Le document est une compilation d'analyses et de témoignages de 61 victimes de violences, allant d'une jeune fille de 3 ans violée à une grand-mère de 61 ans aussi violée. Nommés par la Haut commissaire aux droits de l'homme, Navi Pillay, les experts ont mené leur enquête dans trois différentes provinces ainsi que dans la capitale Kinshasa.
« La paix et la sécurité sont vues comme des pré-conditions au retour à une vie normale », expliquent les experts dans un communiqué ajoutant que nombre de victimes ont exprimé une inquiétude sur le fait que qu'elles que soient les réparations dont elles pourraient bénéficier, « tout cela pourrait être détruit de nouveau sans l'instauration de la paix ».
« La santé et l'éducation ont ensuite été les principales priorités exprimées par les victimes », a indiqué le panel. « Elles sont déterminées à envoyer leurs enfants à l'école, même si dans de nombreux cas, elle ne peuvent pas. Celles qui ont contracté le VIH/Sida sont profondément inquiètes sur l'avenir de leurs enfants si elles venaient à mourir. Beaucoup de victimes ont fui leur village. Elles demandent aujourd'hui une réintégration socio-économique », expliquent les experts du HCDH.
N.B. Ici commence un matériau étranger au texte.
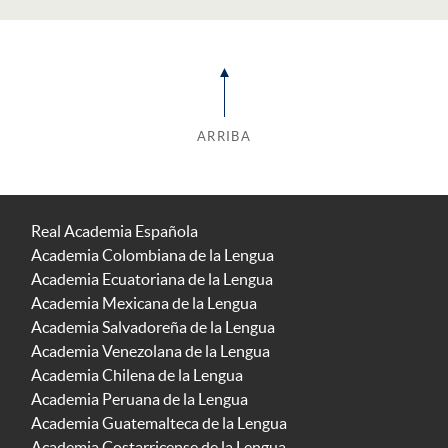
ARRIBA
Real Academia Española
Academia Colombiana de la Lengua
Academia Ecuatoriana de la Lengua
Academia Mexicana de la Lengua
Academia Salvadoreña de la Lengua
Academia Venezolana de la Lengua
Academia Chilena de la Lengua
Academia Peruana de la Lengua
Academia Guatemalteca de la Lengua
Academia Costarricense de la Lengua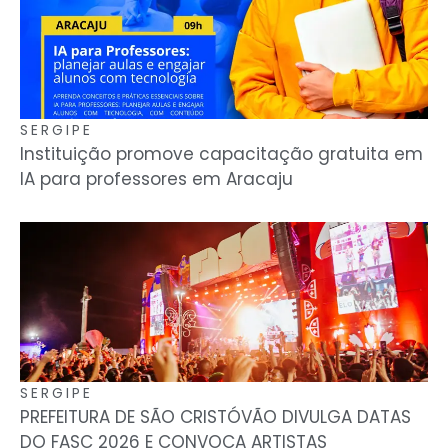
SERGIPE
Instituição promove capacitação gratuita em
IA para professores em Aracaju
SERGIPE
PREFEITURA DE SÃO CRISTÓVÃO DIVULGA DATAS
DO FASC 2026 E CONVOCA ARTISTAS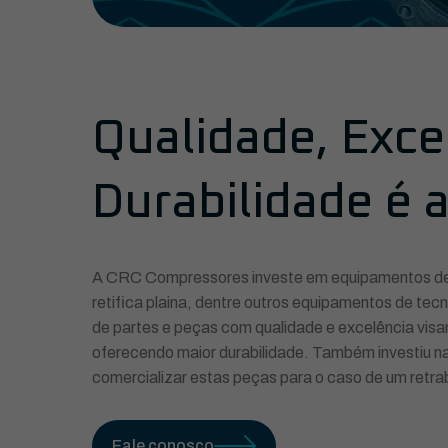
Qualidade, Exce
Durabilidade é a
A CRC Compressores investe em equipamentos de 
retifica plaina, dentre outros equipamentos de tec
de partes e peças com qualidade e excelência vi
oferecendo maior durabilidade. Também investiu na 
comercializar estas peças para o caso de um retrab
Fale conosco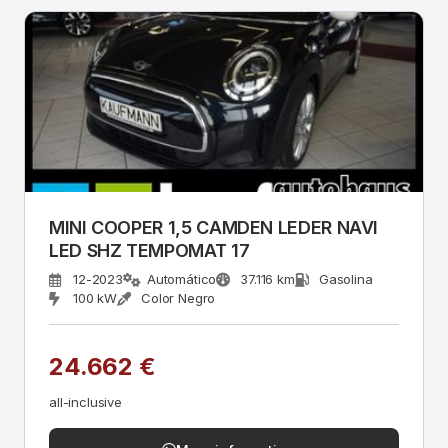
MINI COOPER 1,5 CAMDEN LEDER NAVI
LED SHZ TEMPOMAT 17
12-2023
Automático
37.116 km
Gasolina
100 kW
Color Negro
24.662 €
all-inclusive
Le panel souligne aussi la grande différence de situation entre les victimes vivant en milieu urbain et celles vivant en milieu rural. « Dans les zones isolées, les victimes sont face à un manque crucial d'infrastructure et l'assistance est quasi-inexistante. La plupart des femmes en dehors des villes sont dans l'incapacité de bénéficier de soins médicaux dans les 72 heures après le viol », précise le panel.
Les victimes ont aussi exprimé leur frustration sur l'impunité des responsables et le manque de justice. Les experts appellent également à « une action immédiate pour que les dommages soient payés ».
« Changer la stigmatisation de camp, des victimes aux auteurs des violences, auraient un grand impact sur la capacité des victimes à retrouver leur dignité et à reconstruire leur vie », affirment les experts. « Casser le silence et mobiliser le soutien public pour ces victimes pourrait être la plus importante des réparations », conclut le panel.